Rakoto, fils de Ranavalona 1ère monte légalement sur le trône le 16 août 1861, sous le nom de Radama II .
Il s’engage dans une politique radicalement différente, en commençant par faire revenir Laborde qu’il nomme nouveau consul.
Il remet en place tout ce qui existait lors du règne de son père, et supprime la peine de mort, libère les chrétiens emprisonnés et ouvre de nouveau le pays aux influences étrangères.
De plus, il proclame la liberté de culte et de pensée, supprime corvées et privilèges, et engage un rapprochement avec la France.
Il est un roi très humain et très populaire, malgré la fragilisation des institutions et les traditionalistes qui s’opposent à la réouverture vers l’étranger. Des manifestations de la part des traditionalistes se font de plus en plus violentes.

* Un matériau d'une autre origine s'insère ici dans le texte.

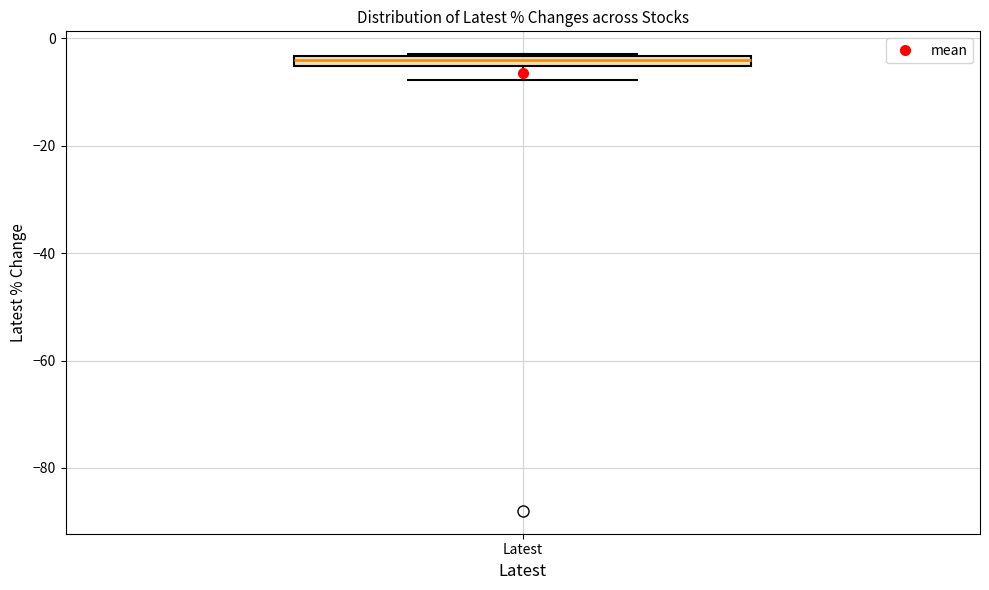

Where is the upper edge of the box for Latest on the y-axis? The values are not printed on the chart, so give them approximately, as read against the axis.

-4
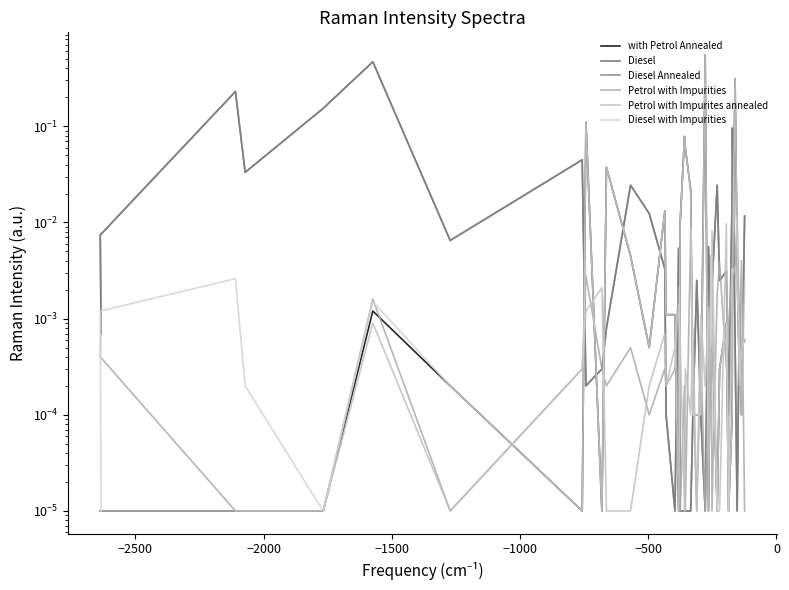

The value of with Petrol Annealed at 500 is 0.0. True or false?

False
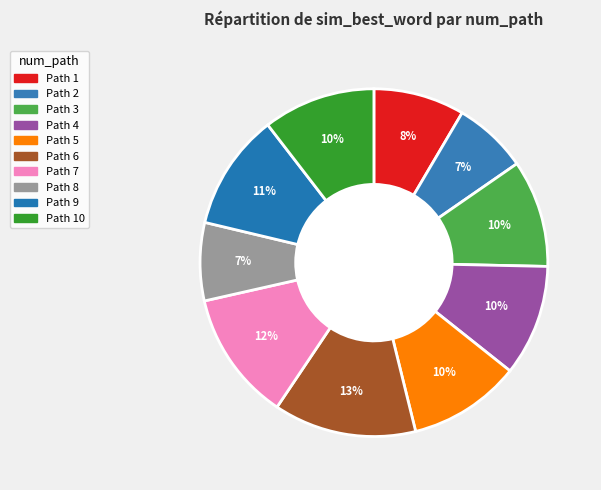

Which category has the biggest portion of the pie?

Path 6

Il signe la Charte Lambert, une charte accordant à Joseph Lambert, aventurier français, un droit d’exploitation exclusif de tout le nord de Madagascar. Dès lors, les ambitions coloniales s’affichaient ouvertement. L'indépendance du pays est alors largement compromise.

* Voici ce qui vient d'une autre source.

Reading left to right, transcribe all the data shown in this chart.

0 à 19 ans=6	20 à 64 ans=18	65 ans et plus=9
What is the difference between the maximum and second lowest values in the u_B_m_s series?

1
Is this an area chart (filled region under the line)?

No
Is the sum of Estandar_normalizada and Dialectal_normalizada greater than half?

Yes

De plus en plus indifférent aux affaires du royaume, le roi refusa de revenir sur sa décision, préférant se consacrer aux amusements avec ses fidèles « menamaso » (« les yeux rouges »), ses compagnons d’orgie et tombant ainsi dans la débauche.
Le premier ministre et tous les notables du palais résolurent d’éliminer tous les « menamaso ». Et le roi se fait étrangler le 11 mai 1863 avec une cordelette de soie, comme il en convient à sa personne sacrée, afin qu’il n’y ait pas de sang royal versé.
Cette disparition brutale est un moyen de dénoncer la charte Lambert et de préserver l’indépendance du pays.
Toutefois, le système monarchique fut profondément ébranlé, de nombreuses révoltes éclatèrent, conduites par des individus se prétendant être RADAMA II lui-même, ayant échappé miraculeusement à son assassinat.
Roi traître à son pays, incompétent et influençable, il fut considéré comme le piètre descendant d’une grande lignée de souverains majestueux : il n’est plus que « RADAMA nanjaka-tapany », celui qui n’a « régné qu’à moitié ».
Il fut inhumé à la sauvette dans sa propriété d’Ilafy et son nom fut effacé de la liste officielle des souverains de Madagascar.
Toutefois, ayant servi les intérêts coloniaux français, ceux-ci cherchèrent longtemps à le réhabiliter, en faisant de lui le « prince de la renaissance malgache ».